▸ ABOUT THIS EXERCISE: Lines before the one containing "The horse was found abandoned in a" are left out; return that line and all lines after it, exactly, through the end of the records below.

▸ TASK INPUT:
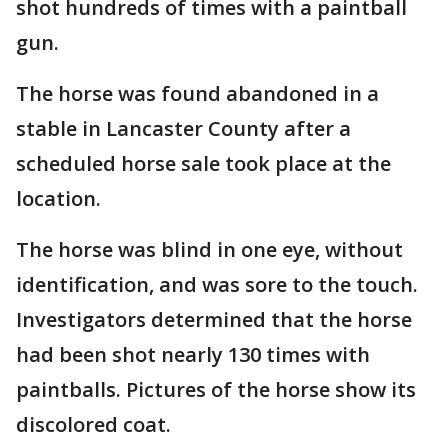
shot hundreds of times with a paintball
gun.
The horse was found abandoned in a
stable in Lancaster County after a
scheduled horse sale took place at the
location.
The horse was blind in one eye, without
identification, and was sore to the touch.
Investigators determined that the horse
had been shot nearly 130 times with
paintballs. Pictures of the horse show its
discolored coat.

▸ TASK OUTPUT:
The horse was found abandoned in a
stable in Lancaster County after a
scheduled horse sale took place at the
location.
The horse was blind in one eye, without
identification, and was sore to the touch.
Investigators determined that the horse
had been shot nearly 130 times with
paintballs. Pictures of the horse show its
discolored coat.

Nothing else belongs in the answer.